Jeja Klein ist eine dieser Gender-Personen aus dem Internet und nörgelt einmal die Woche an Kultur und Politik herum. dasnd.de/jejanervt

Das betrifft in zugespitztem Maß all jene, die zu Risikogruppen gehören oder mit ihnen im selben Haushalt wohnen und für die ein Aufenthalt in der Gesellschaft sowieso seit zwei Jahren kaum oder gar keine Option mehr gewesen ist. Es betrifft aber auch diejenigen von uns, die um die faktisch an Haft grenzende Lage dieser Menschen wissen, die weiterhin solidarisch sein wollen und die durch den Wegfall zuverlässig funktionierender Schnelltestung immer mehr die Kontrolle darüber verloren haben, wie ein lebbarer Ausgleich zwischen den Nähebedürfnissen zu anderen und dem Schutz dieser Menschen vor einer Virusübertragung gehandhabt werden kann. Sicher nicht nur in meinem Fall kommt eine Neigung zu Schuldgefühlen hinzu, die jedes mal aufs Neue erst mühselig erfasst, verbalisiert und abgebaut werden müssen. Wenn überhaupt.

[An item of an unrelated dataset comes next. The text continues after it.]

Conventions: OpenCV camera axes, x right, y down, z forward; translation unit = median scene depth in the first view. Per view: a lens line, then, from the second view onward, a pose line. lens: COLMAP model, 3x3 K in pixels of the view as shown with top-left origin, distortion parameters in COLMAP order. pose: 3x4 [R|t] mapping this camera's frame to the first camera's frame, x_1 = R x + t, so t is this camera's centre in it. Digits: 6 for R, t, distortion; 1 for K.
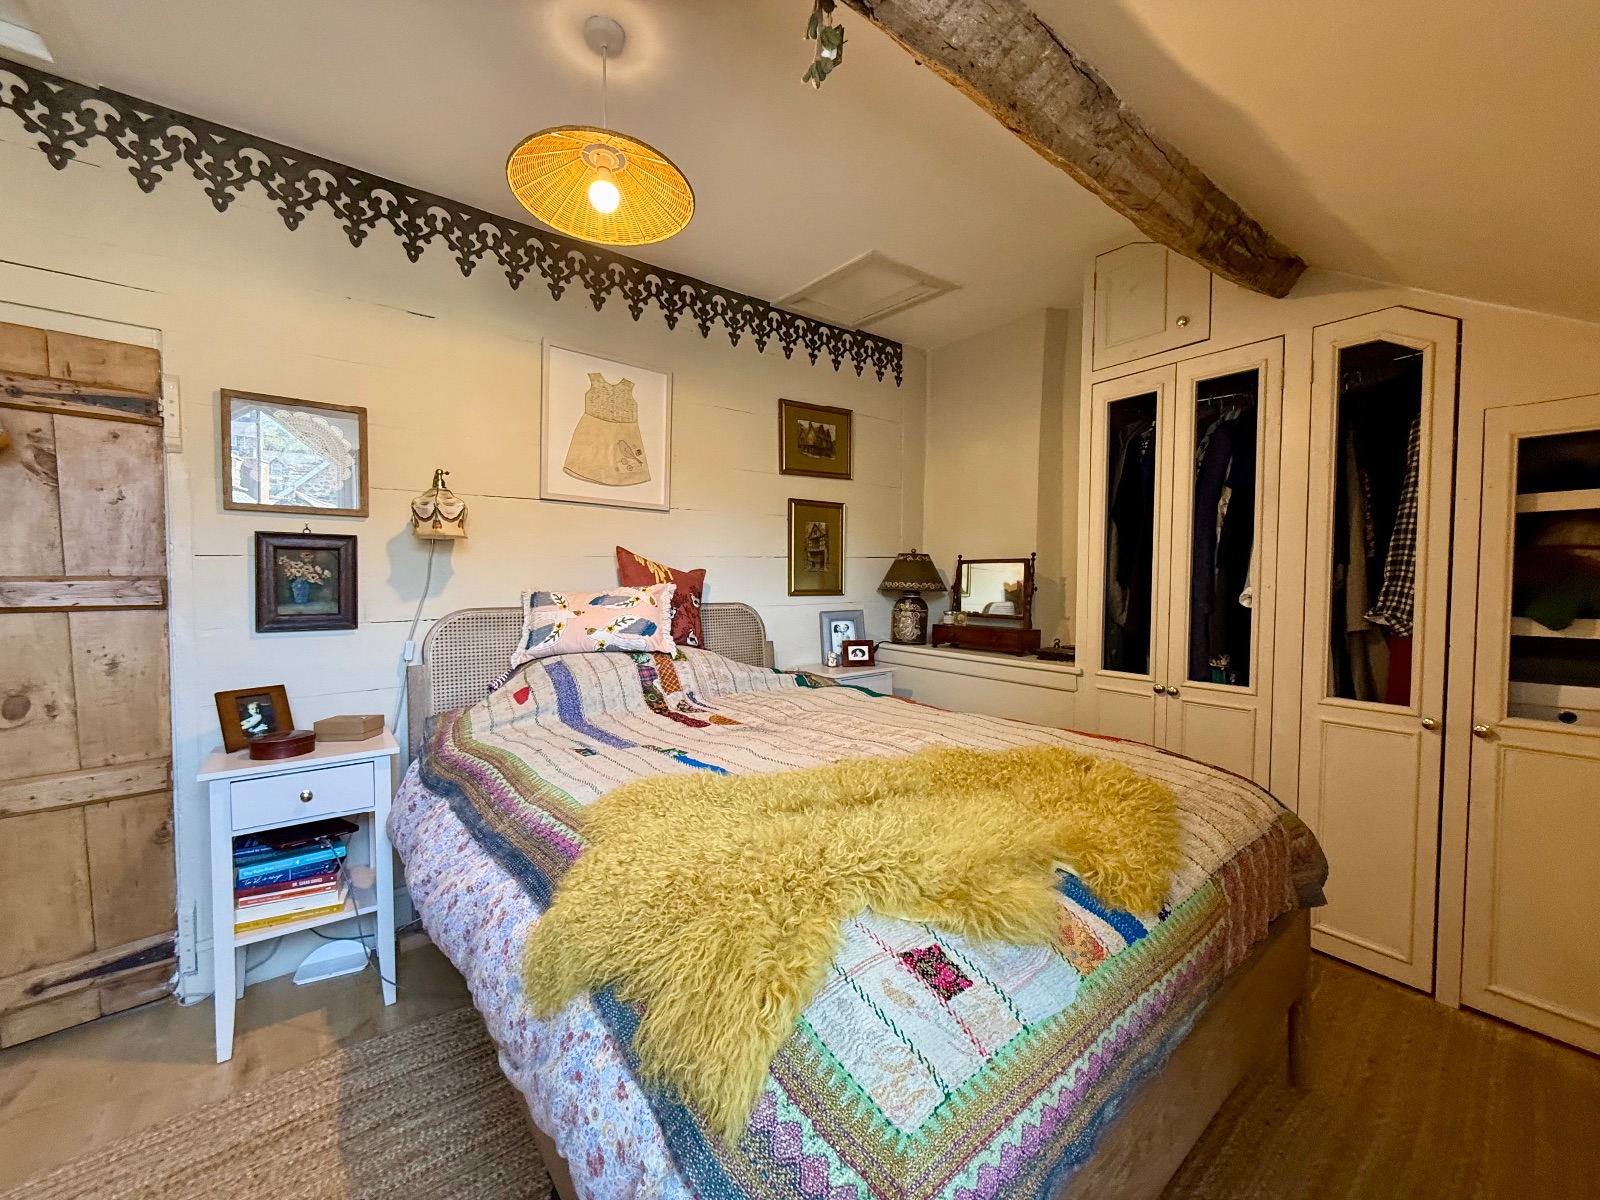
lens RADIAL K [[634.7, 0, 808.5], [0, 634.7, 599.6], [0, 0, 1]] dist [-0.001464, 0.000707]
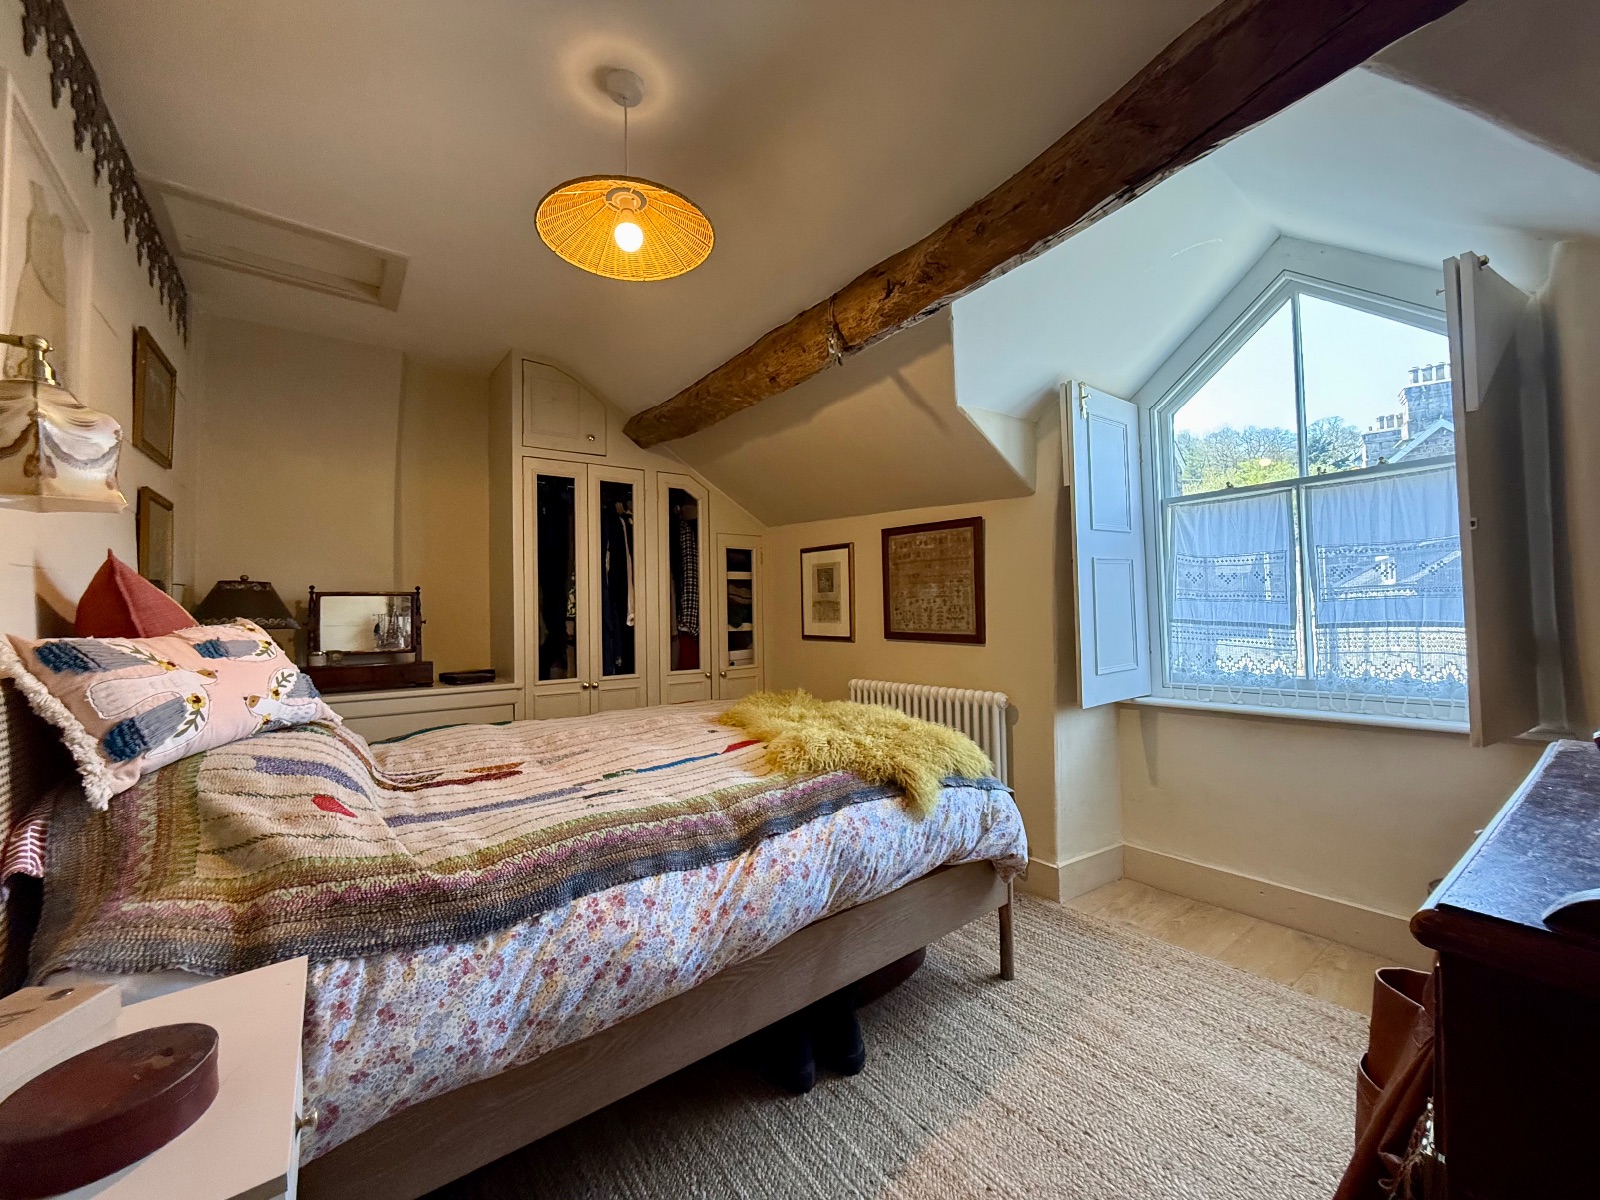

Sehen wir der Tatsache ins Auge: Der offizielle Ausstieg aus der Zeit der Pandemie wider alle naturwissenschaftlich vorliegende Evidenz ist – vorerst – gekommen. Das bringt bei vielen von uns Gefühle mit sich, die wir nicht länger in Zynismus oder dem Abarbeiten an Feindbildern wie Querdenker*innen, der »Bild«-Zeitung oder der FDP konservieren sollten. Wir müssen sie aussprechen, in unser Selbstbild integrieren, sie zwischenmenschlich verfügbar und damit besprechbar machen. Wir müssen uns unserer Angst, unserer Trauer, unserer Isolation, vor allem aber dem Gefühl stellen, dass wir in unseren gerechtfertigten Bedürfnissen nach Schutz und Solidarität nicht länger von Belang sind.
In fundamentalen psychischen Bedürfnissen nicht gesehen zu werden, kann eine traumatisierende und retraumatisierende Erfahrung sein – selbst wenn wir das wie ich mit dummen Sprüchen überdecken oder in Wut nach außen kanalisieren. Die Verletzung ist real. Wir alle sind als Menschen soziale Wesen, die als Kinder die fundamentale Erfahrung gemacht und verinnerlicht haben, dass wir auf die Liebe, Zuneigung, den Schutz und den relativen Einklang mit unserer unmittelbaren Umgebung angewiesen sind.

Wenn sich das jedoch als eine konflikthafte Angelegenheit herausstellt, verzichten wir nicht auf den Einklang zum Beispiel mit unseren Eltern, sondern auf den Ausdruck unserer inneren Wahrheit. Jeder von uns, egal wie »psychisch gesund« oder »psychisch krank«, trägt diese Narbe in sich. Sie ist nur unterschiedlich groß. Gut möglich, dass sie in diesen Tagen wieder anfängt, wortlos zu schmerzen. Verleihen wir diesem Schmerz, dieser sich zurückmeldenden Verletzung also, wenn es geht, Worte, Ausdruck. Nur so können wir uns, nun als Erwachsene, ein Stück weit wenigstens, selbst beschützen.